Выбранный отрывок ::
====
Троцкий писал в автобиографии: "Люди скользили по моему сознанию, как тени". Ленин цитировал - как прототип своего политического поведения залихватскую фразу Наполеона: "Сначала ввязаться в серьезную драку, а там посмотрим". Пушкин вычислил психологию мировоззренческих, нравственных и политических эгоцентриков раз навсегда: "Мы все глядим в Наполеоны: двуногих тварей миллионы для нас орудие одно". У нас не было в душах холодно-смертоносного безразличия к людям. По нашему сознанию люди, как тени, не скользили. Мы были жалостливы, хотя и пытались, насилуя себя, принимать "кровь на руках палача" за "кровь на руках врача". Помните? Столыпин тщетно призывал Думу не путать одно с другим. В отличие от радикалов, противостоявших Столыпину, мы в душах своих не путали пыточных дел мастеров с лекарскими помощниками. Истины ради должна заметить, что наши идеологические извращения этому упорно противостояли.
Вернемся, однако, к умствованиям тех лет. Почему мы решили, что монокапитализм освобождает общество от классовости и от деления на нации? От классовости, по-видимому, потому, что, будучи выучениками марксистов, мы связывали классовость в основном с отношениями собственности на средства производства. Нет частной собственности - значит, нет классов.
Уничтожение наций мы, очевидно, экстраполировали от своего абсолютного безразличия к национальному происхождению друг друга и окружающих. Национальная и расовая ксенофобия была в наших глазах одиозна почти в такой же мере, как людоедство. Не помню, чтобы кем-то из нас поднимался вопрос о национальной самоидентификации. А круг был смешанный и многие семьи - тоже. О том, что все трое обвиняемых по нашему делу - евреи, заговорила на следствии при нас только одна из помощниц Михайлова, еврейка. Она укорила нас тем, что мы, евреи, выступаем против советской власти, давшей нам свободу и равноправие и спасающей нас от нацизма. Мы пытались объяснить ей, что против советской власти не выступаем. Да еще жена Маленкова сказала матери Марика, когда та в Москве добивалась приема у ее супруга: "Если они евреи, к Георгию Максимилиановичу не обращайтесь: он им еще добавит". Ева Львовна Черкасская встретилась с госпожой Маленковой (впрочем, кажется, она носила другую фамилию) у знакомой дамы.
====
Задание ::
Повторите без изменений часть отрывка от слов «Вернемся, однако, к» до слов «значит, нет классов.» включительно. Материал, приведенный далее, самостоятелен и к отрывку не относится.

Исходные данные ::
====
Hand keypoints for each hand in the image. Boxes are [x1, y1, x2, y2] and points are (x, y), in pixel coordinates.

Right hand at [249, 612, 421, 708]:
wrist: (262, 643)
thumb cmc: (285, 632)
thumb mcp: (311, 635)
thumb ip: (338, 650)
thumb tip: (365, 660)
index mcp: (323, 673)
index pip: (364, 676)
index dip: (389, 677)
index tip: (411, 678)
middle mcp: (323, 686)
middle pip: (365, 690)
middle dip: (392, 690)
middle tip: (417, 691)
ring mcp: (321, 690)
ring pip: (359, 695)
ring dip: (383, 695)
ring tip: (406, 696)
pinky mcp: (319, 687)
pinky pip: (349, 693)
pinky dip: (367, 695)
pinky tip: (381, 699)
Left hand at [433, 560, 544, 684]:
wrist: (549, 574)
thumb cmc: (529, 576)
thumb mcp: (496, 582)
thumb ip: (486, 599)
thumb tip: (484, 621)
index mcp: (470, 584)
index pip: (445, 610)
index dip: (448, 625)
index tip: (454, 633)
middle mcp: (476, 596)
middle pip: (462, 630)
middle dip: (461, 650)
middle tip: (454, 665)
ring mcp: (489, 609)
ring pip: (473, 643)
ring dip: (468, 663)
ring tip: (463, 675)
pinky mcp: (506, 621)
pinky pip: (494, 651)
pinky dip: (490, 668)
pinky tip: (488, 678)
====
Ответ ::
Вернемся, однако, к умствованиям тех лет. Почему мы решили, что монокапитализм освобождает общество от классовости и от деления на нации? От классовости, по-видимому, потому, что, будучи выучениками марксистов, мы связывали классовость в основном с отношениями собственности на средства производства. Нет частной собственности - значит, нет классов.